-- Source records follows --

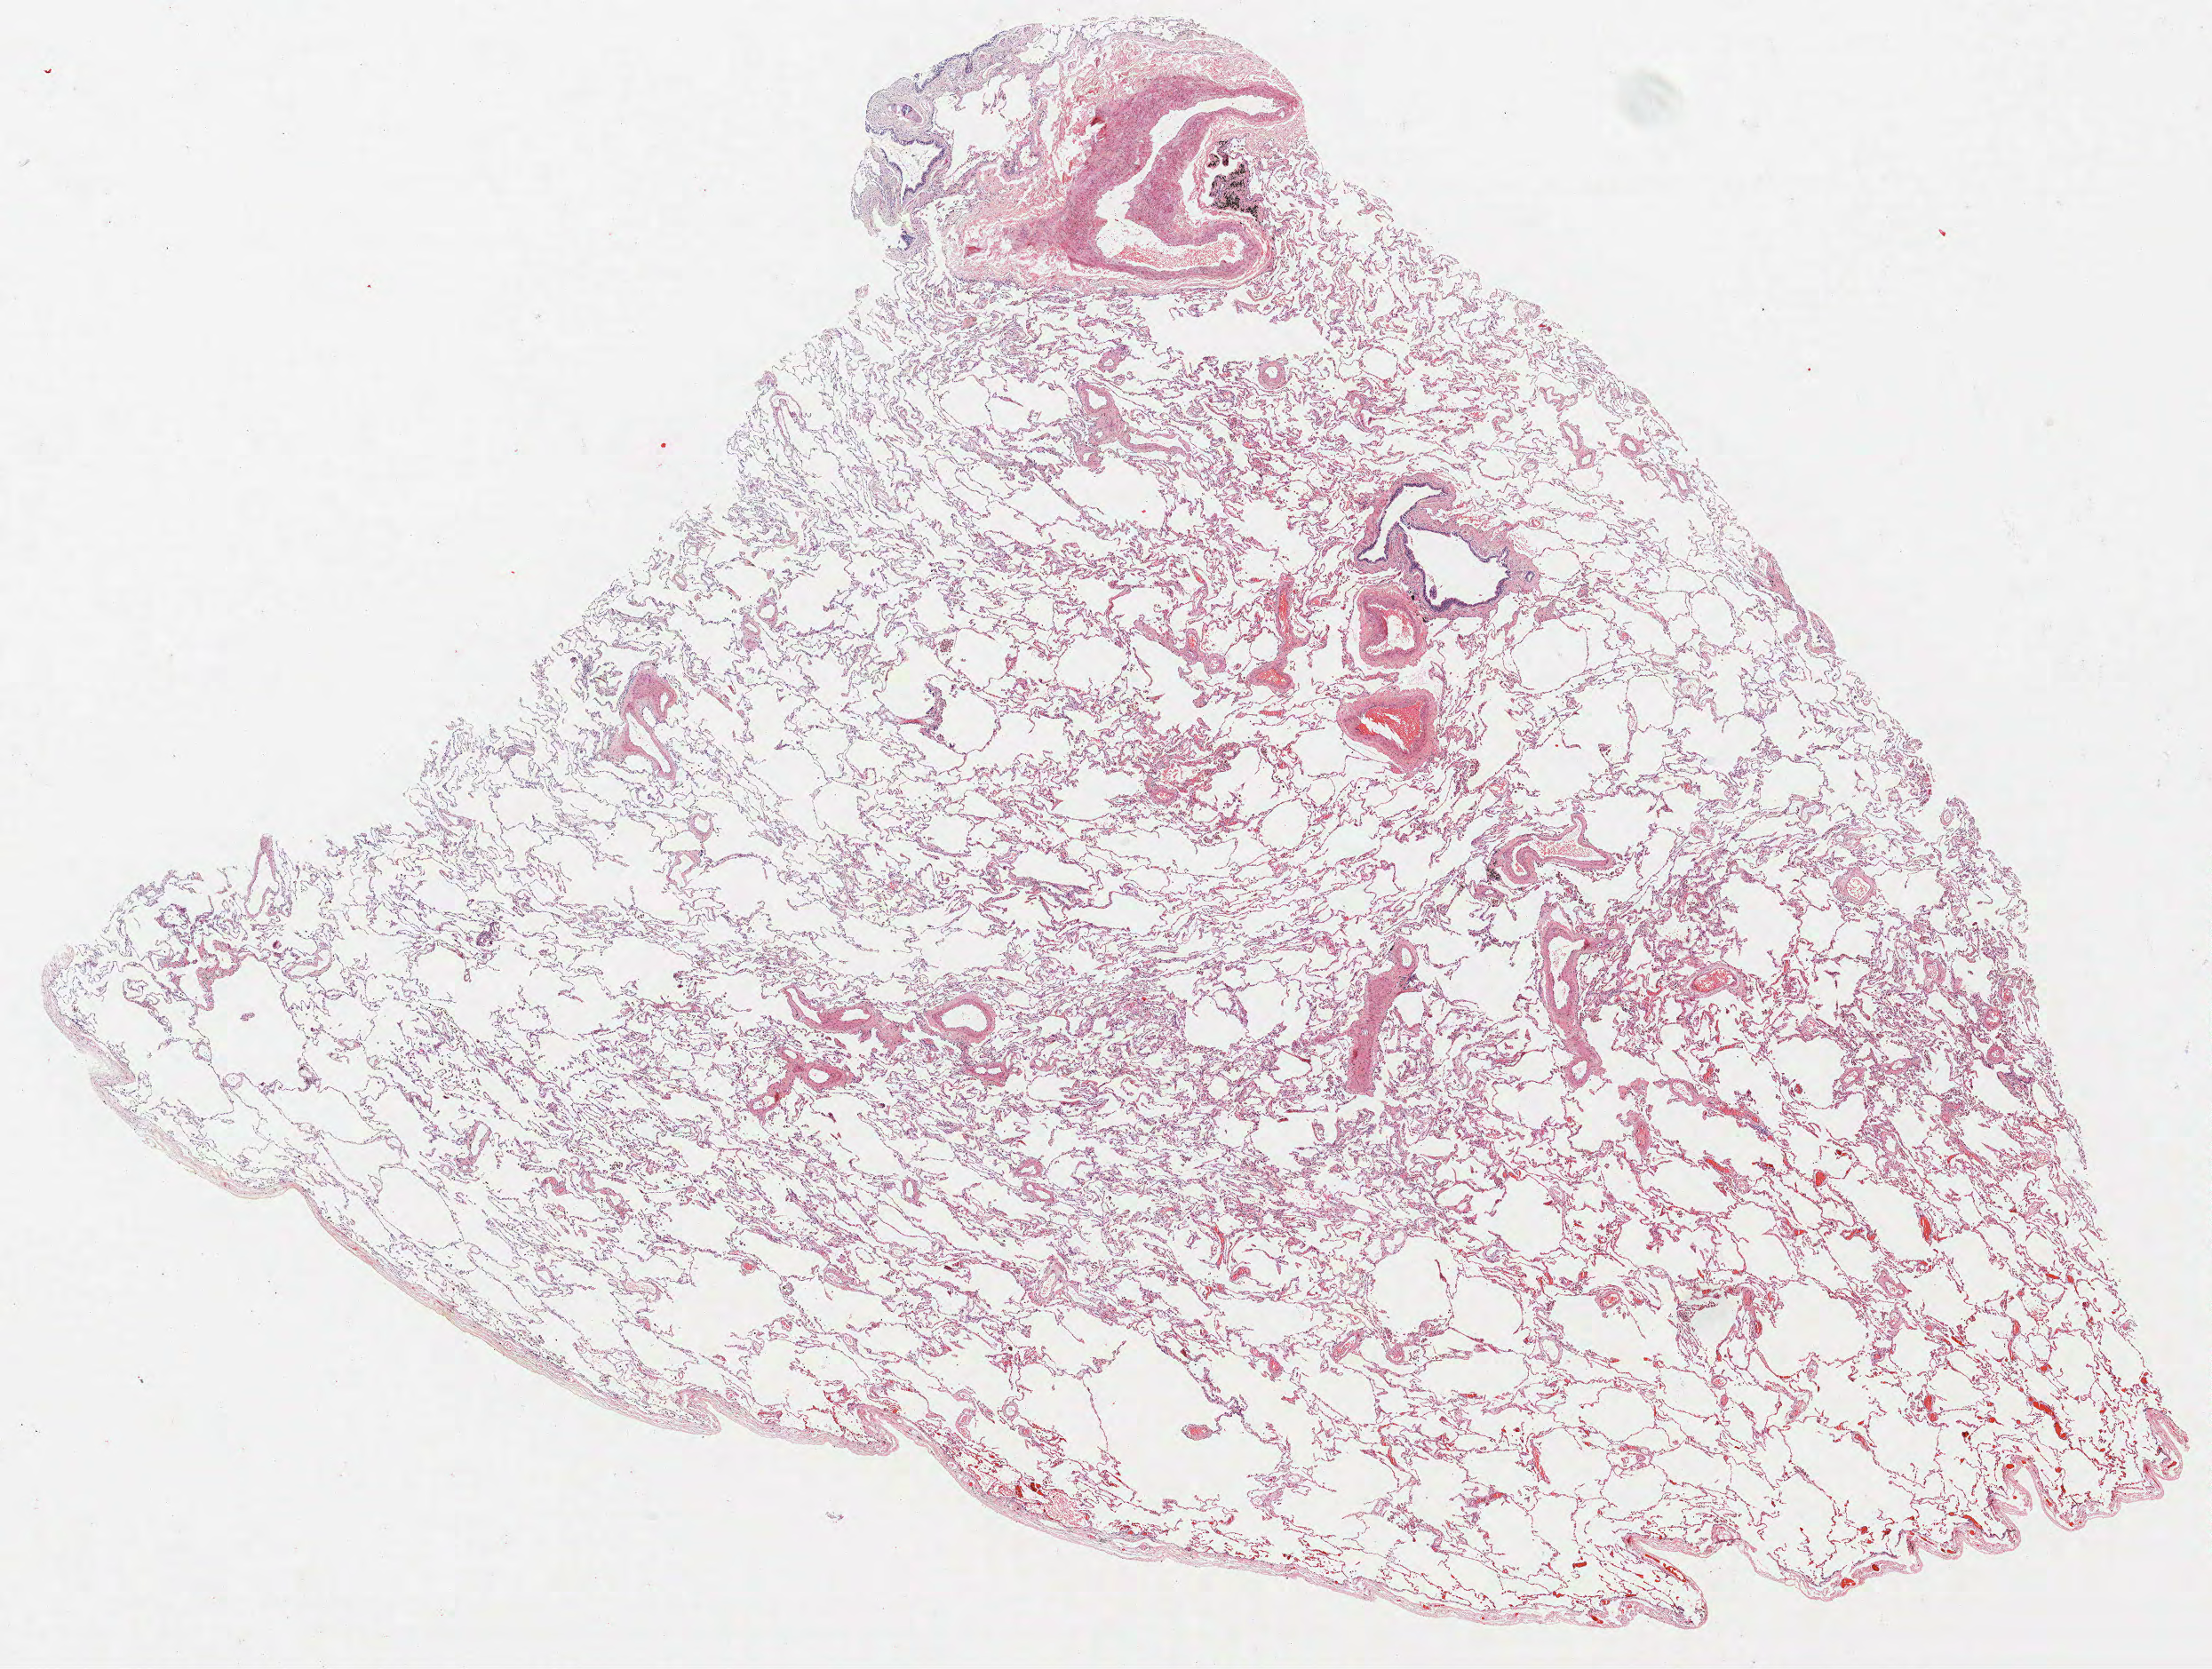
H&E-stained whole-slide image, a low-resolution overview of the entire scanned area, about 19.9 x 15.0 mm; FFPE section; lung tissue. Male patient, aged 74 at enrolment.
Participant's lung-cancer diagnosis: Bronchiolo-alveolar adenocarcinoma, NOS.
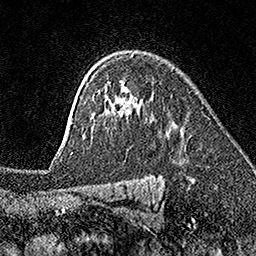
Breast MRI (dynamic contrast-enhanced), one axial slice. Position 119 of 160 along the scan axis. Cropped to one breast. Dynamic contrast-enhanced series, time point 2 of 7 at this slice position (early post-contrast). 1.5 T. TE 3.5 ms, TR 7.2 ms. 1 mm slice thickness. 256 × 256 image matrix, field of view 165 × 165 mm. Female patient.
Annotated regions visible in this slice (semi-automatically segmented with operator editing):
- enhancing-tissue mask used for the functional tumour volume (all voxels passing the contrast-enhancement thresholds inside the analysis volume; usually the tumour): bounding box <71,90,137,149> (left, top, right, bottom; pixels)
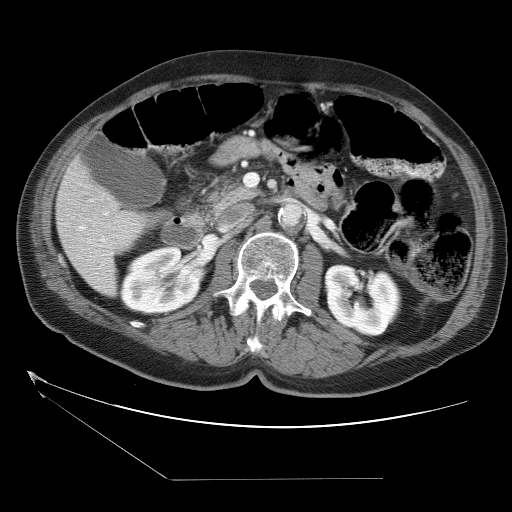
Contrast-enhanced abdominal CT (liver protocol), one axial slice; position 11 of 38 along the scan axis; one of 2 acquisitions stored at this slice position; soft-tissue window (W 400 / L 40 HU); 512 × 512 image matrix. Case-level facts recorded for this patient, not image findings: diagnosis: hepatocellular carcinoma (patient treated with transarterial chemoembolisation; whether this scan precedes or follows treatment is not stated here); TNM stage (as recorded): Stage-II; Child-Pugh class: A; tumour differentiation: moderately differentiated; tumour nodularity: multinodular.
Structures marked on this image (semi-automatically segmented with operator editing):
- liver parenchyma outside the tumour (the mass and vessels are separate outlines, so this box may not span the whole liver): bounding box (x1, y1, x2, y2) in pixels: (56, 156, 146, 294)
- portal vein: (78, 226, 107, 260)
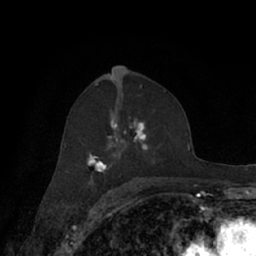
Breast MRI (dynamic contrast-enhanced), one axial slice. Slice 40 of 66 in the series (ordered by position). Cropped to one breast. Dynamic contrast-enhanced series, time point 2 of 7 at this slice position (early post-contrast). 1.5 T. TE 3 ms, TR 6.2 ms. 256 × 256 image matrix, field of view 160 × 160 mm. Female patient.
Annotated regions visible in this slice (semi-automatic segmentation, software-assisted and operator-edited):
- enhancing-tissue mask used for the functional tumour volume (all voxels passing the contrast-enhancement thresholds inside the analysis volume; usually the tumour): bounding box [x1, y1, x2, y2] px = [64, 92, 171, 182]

-- Source records concluded --

* [Task objective] The word "Annotated" appears in some lines above. Return every one of those lines.

* [Problem solution]
Annotated regions visible in this slice (semi-automatically segmented with operator editing):
Annotated regions visible in this slice (semi-automatic segmentation, software-assisted and operator-edited):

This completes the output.